When this happens to you, it acts like this — say you launch Word, and you see the Word task bar object down in the start bar, but when you click on it, it doesn’t come into focus on your screen. However, if you have window automations turned on (I think they’re default), you can actually see the window zooming and opening up for a quick second as it displays it on the 2nd monitor, which doesn’t exist. This happens a lot with error dialog boxes, say from Putty or something. IE, when I undock from a dual monitor setup and I have Putty on the 2nd monitor, Putty displays this “ok” dialog box when it loses network connectivity. Well, this “ok” dialog is on the phantom second monitor, so you can’t seem to close it from the start bar, and when you try to right-click on the task bar item it just does nothing. Very annoying.

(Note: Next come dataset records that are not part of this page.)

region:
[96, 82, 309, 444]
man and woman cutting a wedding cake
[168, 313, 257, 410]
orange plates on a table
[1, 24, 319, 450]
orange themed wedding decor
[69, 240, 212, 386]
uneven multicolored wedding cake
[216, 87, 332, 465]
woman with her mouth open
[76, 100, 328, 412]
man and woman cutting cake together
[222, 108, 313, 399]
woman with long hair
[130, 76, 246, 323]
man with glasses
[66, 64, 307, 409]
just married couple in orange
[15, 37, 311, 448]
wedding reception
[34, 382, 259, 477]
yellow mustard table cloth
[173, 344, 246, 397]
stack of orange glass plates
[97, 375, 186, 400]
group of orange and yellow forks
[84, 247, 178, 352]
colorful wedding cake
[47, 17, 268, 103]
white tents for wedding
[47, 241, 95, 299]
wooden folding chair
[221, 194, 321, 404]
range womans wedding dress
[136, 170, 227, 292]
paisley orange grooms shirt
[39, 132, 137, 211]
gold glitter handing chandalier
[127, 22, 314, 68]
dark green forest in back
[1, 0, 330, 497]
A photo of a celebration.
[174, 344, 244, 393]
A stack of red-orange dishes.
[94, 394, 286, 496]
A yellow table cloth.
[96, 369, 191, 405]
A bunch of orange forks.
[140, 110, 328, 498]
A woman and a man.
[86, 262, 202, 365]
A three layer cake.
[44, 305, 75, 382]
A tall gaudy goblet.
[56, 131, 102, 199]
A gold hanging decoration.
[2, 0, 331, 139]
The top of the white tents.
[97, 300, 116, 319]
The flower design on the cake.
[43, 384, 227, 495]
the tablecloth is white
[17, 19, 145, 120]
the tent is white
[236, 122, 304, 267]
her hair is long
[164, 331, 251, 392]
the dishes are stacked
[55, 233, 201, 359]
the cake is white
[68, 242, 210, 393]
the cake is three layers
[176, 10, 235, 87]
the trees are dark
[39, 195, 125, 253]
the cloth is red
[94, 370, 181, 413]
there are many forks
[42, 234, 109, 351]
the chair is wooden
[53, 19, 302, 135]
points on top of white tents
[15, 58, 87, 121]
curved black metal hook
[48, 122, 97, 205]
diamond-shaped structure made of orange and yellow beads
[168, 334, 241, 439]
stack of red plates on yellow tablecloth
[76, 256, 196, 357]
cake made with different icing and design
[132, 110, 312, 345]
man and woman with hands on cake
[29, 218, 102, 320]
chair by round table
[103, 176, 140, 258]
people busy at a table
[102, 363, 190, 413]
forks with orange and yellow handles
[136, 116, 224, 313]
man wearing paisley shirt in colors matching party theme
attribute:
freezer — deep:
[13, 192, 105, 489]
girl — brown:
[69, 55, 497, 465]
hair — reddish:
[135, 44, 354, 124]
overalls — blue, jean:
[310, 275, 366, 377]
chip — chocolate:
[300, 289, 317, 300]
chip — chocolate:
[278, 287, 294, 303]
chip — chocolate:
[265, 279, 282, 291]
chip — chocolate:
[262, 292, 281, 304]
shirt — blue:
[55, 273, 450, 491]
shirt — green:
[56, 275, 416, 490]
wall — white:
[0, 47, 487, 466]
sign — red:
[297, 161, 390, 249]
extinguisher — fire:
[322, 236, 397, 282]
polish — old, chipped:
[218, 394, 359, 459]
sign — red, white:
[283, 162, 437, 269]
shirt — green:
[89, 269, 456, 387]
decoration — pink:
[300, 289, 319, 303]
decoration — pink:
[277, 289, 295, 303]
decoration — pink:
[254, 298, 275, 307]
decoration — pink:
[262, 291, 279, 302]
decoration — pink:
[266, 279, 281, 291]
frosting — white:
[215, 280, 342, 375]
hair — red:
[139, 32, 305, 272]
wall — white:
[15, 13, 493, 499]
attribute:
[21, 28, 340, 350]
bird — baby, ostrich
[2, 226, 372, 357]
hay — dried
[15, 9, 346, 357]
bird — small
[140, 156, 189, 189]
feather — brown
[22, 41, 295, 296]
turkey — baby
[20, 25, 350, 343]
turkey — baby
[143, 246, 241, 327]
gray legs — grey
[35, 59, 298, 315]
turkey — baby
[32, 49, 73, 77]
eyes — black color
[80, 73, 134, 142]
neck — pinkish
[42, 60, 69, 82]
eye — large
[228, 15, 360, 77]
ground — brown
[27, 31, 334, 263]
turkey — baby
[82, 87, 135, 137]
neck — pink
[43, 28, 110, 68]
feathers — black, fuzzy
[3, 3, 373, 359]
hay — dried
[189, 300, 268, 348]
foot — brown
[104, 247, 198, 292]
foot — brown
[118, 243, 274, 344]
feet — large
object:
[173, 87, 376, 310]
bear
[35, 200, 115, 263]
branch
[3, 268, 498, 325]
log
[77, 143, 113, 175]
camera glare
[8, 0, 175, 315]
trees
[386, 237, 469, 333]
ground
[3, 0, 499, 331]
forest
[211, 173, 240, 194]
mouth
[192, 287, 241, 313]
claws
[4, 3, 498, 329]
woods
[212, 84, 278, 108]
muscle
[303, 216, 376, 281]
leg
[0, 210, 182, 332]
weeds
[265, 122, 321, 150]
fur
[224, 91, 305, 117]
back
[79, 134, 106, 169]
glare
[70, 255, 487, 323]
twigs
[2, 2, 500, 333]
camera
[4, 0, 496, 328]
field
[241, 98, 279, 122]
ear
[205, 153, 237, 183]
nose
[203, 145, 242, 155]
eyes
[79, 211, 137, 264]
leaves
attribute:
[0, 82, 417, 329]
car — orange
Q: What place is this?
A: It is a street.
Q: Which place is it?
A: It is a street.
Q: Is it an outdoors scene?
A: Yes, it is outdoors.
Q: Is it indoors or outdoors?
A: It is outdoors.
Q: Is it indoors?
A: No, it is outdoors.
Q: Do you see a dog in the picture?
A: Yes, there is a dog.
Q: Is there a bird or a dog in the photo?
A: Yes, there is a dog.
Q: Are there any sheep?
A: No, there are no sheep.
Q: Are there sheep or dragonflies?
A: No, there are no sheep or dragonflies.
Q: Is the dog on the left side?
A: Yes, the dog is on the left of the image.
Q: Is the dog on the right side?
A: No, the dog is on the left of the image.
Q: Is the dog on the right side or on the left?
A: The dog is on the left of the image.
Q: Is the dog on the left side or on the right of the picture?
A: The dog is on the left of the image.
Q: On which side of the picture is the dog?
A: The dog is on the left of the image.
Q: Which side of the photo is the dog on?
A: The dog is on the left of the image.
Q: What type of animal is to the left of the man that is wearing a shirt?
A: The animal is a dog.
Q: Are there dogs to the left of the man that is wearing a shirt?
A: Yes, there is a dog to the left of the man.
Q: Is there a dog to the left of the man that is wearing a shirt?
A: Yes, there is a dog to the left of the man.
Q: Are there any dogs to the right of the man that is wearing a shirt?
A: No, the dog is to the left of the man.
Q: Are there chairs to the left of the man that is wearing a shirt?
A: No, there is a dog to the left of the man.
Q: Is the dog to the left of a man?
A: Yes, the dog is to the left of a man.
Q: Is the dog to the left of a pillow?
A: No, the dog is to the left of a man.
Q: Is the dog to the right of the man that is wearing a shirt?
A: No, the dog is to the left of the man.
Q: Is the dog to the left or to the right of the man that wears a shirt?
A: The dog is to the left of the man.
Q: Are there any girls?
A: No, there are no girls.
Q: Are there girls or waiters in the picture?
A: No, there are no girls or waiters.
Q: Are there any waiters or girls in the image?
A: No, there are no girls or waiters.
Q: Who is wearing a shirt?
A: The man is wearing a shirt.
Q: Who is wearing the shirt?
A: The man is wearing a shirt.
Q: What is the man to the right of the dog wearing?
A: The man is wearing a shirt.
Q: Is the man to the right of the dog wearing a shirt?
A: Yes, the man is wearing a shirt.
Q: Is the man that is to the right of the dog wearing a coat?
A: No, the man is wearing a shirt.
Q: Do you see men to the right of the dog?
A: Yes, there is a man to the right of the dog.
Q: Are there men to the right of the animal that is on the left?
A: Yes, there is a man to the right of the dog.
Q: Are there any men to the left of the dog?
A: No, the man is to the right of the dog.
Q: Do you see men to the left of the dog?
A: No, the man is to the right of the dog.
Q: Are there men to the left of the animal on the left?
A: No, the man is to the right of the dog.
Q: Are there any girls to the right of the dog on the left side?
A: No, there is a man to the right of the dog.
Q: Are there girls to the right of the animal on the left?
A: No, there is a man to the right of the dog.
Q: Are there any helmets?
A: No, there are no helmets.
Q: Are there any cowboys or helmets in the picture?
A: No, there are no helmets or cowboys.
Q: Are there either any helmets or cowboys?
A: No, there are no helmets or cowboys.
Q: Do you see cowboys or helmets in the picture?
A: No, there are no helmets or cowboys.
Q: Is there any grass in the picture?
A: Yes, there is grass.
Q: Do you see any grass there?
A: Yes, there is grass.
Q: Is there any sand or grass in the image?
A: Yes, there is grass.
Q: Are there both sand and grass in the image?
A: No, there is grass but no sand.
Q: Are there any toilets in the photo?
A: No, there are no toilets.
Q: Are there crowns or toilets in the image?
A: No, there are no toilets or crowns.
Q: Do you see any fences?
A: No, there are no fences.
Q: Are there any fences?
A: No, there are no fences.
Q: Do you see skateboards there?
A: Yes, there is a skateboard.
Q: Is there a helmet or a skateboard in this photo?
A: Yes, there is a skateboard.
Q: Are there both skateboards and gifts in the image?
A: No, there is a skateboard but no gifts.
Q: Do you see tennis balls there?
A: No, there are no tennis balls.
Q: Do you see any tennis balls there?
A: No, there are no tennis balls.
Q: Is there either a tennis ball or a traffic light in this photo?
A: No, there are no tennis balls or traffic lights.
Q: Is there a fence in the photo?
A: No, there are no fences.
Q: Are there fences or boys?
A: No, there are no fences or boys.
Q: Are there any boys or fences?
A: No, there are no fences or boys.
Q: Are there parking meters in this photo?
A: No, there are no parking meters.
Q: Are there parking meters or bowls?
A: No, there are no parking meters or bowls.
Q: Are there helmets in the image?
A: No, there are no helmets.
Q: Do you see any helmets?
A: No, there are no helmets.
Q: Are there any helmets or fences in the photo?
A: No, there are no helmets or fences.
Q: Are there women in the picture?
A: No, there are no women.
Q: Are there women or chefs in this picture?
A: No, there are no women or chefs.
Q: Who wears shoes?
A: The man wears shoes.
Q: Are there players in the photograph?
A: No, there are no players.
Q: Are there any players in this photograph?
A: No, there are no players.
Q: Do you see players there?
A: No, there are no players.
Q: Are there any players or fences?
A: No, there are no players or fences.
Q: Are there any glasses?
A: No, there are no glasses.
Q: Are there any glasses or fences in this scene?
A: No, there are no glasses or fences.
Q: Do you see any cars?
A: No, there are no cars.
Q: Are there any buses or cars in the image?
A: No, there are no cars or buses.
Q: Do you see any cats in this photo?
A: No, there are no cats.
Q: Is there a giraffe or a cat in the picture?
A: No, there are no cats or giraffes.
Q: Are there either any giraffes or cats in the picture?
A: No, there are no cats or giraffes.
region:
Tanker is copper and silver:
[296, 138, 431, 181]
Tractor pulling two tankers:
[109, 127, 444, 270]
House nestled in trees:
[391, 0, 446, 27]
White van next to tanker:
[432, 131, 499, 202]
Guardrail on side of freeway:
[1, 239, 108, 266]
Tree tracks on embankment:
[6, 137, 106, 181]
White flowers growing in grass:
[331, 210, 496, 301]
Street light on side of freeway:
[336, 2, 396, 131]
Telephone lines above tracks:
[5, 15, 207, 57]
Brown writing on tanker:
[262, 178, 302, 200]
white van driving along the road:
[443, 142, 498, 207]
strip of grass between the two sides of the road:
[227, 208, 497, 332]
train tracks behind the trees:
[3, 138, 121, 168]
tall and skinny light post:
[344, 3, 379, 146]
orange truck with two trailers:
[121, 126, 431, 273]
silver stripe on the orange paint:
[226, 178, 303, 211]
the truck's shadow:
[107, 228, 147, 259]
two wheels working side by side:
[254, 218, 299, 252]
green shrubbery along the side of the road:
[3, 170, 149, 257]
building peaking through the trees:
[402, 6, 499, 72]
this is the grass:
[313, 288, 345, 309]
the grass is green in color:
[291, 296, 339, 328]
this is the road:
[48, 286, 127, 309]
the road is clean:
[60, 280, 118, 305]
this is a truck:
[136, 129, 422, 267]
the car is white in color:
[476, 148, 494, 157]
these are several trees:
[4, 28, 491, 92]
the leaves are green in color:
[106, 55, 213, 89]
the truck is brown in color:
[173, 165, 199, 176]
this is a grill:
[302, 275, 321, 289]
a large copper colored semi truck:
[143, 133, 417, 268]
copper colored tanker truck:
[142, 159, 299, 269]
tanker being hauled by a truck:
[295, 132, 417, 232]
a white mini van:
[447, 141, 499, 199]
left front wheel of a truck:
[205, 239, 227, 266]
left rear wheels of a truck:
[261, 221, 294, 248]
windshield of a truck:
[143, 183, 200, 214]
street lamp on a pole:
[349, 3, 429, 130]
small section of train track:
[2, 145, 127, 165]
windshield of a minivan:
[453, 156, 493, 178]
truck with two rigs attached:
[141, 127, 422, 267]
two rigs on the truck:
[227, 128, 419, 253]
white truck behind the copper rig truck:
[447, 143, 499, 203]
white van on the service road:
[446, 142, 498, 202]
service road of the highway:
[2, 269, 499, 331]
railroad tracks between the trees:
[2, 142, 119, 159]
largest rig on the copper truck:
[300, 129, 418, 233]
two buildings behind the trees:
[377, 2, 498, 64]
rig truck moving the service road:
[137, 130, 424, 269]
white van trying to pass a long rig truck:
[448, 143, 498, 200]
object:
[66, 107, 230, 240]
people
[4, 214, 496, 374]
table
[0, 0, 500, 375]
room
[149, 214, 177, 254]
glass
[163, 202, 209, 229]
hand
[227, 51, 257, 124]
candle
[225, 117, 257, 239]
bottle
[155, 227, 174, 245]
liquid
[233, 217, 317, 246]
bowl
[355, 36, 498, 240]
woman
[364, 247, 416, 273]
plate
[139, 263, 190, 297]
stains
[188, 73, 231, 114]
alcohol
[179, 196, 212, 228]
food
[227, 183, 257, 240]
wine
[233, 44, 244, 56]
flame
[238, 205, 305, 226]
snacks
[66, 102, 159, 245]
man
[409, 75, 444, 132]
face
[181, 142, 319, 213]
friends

So what you do is make the application have focus (ie, click on it in the task bar so that it’s looks like it
s ‘pressed’ like a button…) and do what it wants. In the case of Putty, it’s simply pressing Enter. However, most of the time, you don’t want to close the app, you just want it to display on the main monitor. So you can right-click on the item in the task bar and select “Move”. Then just hold down the right arrow key on the keyboard until it shows up, then press Enter. Now you can move the window around, double-click on the title bar to have it maximize on the primary monitor, or use it however you want.

I know most Office programs (Word, Excel, Access, Powerpoint, etc) sometimes “remember” what screen they were on last, but it’s inconsistent and I can’t tell when it does remember and when it doesn’t. But hopefully this tip helps someone out someday.